# Roku players add Dish international TV channels.



## Chris Blount (Jun 22, 2001)

DISH and Roku Ink Strategic Partnership for International Programming

DISH Launches DISHWorld Service on Roku Streaming Platform

SARATOGA, Calif. & ENGLEWOOD, Colo.--(BUSINESS WIRE)--DISH Network L.L.C. and Roku, Inc. announced a deal that launches the DISHWorld service on the Roku streaming platform in the U.S. Featuring more than 50 international programming channels including the leading Hindi, Arabic, Urdu, Bangla and Brazilian channels, the DISHWorld service launched today enables DISH to expand its distribution of ethnic channels into urban and multi-dwelling unit markets difficult to reach by satellite. Additionally, Roku selected DISH to manage the launch and expansion of future foreign language channels and content on the Roku platform.

DATA ENTRIES =

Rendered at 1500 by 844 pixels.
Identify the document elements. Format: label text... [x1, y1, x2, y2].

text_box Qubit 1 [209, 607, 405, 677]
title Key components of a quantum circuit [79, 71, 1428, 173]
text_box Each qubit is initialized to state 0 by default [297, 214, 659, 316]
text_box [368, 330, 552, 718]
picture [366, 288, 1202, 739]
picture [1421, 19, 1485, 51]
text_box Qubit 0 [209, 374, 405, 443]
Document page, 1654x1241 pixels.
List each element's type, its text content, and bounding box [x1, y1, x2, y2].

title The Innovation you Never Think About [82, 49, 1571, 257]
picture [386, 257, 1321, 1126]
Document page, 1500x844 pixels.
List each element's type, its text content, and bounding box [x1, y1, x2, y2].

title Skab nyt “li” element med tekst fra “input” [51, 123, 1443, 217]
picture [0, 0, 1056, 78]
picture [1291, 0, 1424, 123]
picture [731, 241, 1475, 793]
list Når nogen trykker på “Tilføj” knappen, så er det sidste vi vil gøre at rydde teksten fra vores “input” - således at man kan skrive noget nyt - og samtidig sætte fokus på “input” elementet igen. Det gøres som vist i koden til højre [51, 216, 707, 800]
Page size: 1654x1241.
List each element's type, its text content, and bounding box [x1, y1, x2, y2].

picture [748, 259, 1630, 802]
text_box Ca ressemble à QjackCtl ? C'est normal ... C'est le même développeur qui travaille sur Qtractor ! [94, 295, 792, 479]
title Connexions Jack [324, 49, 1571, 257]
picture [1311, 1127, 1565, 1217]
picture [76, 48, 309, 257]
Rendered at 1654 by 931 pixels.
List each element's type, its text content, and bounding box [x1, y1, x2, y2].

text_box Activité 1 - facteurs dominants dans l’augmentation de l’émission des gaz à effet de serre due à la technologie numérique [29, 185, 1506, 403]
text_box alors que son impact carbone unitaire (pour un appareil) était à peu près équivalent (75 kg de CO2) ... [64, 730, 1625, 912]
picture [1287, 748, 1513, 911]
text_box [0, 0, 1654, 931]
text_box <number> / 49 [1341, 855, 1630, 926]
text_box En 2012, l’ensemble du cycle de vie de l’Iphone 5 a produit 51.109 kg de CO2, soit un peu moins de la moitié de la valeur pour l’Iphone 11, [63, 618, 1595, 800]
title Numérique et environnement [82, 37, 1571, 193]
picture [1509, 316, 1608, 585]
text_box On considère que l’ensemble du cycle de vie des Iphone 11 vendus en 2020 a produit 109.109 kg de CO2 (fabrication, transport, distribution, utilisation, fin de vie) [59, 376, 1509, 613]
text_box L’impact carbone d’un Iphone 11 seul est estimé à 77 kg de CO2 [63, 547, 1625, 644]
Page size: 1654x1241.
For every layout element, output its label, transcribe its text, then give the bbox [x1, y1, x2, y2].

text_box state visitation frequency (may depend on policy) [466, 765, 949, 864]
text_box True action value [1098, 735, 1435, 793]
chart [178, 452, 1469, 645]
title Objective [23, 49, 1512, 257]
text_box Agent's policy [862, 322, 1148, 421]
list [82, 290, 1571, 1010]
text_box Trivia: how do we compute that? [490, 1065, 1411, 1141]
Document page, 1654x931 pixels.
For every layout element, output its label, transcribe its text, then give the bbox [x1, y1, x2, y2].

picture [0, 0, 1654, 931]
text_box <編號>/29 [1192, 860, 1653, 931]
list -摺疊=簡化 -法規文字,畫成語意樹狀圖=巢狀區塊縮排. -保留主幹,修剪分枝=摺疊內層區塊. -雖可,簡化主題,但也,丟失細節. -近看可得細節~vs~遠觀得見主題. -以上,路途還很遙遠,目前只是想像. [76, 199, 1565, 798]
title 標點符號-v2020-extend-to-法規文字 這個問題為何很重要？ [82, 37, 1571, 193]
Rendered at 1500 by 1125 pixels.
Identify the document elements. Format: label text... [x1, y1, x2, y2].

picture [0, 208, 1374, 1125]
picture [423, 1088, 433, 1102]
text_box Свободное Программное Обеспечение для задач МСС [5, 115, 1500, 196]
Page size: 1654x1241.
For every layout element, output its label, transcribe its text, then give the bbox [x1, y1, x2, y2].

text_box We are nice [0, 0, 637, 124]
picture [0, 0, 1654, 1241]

WHAT IS ASKED =
**A.** For each statement about the DISHWorld announcement, answer yes or no and quote the words from the announcement that decide it: (i) DISHWorld offers more than 50 international programming channels; (ii) Roku chose DISH to manage future foreign language channels and content on its platform; (iii) DISHWorld launched on the Roku platform in Canada.
**B.** Reproduce the listing line for line, starting at its first line and ending at the line that contains "list Når nogen".
The announcement and the listing come from separate, unrelated sources.

ANSWERS GIVEN =
**A.**
(i) Yes: "Featuring more than 50 international programming channels"
(ii) Yes: "Roku selected DISH to manage the launch and expansion of future foreign language channels and content on the Roku platform"
(iii) No: "launches the DISHWorld service on the Roku streaming platform in the U.S."

**B.**
Rendered at 1500 by 844 pixels.
Identify the document elements. Format: label text... [x1, y1, x2, y2].

text_box Qubit 1 [209, 607, 405, 677]
title Key components of a quantum circuit [79, 71, 1428, 173]
text_box Each qubit is initialized to state 0 by default [297, 214, 659, 316]
text_box [368, 330, 552, 718]
picture [366, 288, 1202, 739]
picture [1421, 19, 1485, 51]
text_box Qubit 0 [209, 374, 405, 443]
Document page, 1654x1241 pixels.
List each element's type, its text content, and bounding box [x1, y1, x2, y2].

title The Innovation you Never Think About [82, 49, 1571, 257]
picture [386, 257, 1321, 1126]
Document page, 1500x844 pixels.
List each element's type, its text content, and bounding box [x1, y1, x2, y2].

title Skab nyt “li” element med tekst fra “input” [51, 123, 1443, 217]
picture [0, 0, 1056, 78]
picture [1291, 0, 1424, 123]
picture [731, 241, 1475, 793]
list Når nogen trykker på “Tilføj” knappen, så er det sidste vi vil gøre at rydde teksten fra vores “input” - således at man kan skrive noget nyt - og samtidig sætte fokus på “input” elementet igen. Det gøres som vist i koden til højre [51, 216, 707, 800]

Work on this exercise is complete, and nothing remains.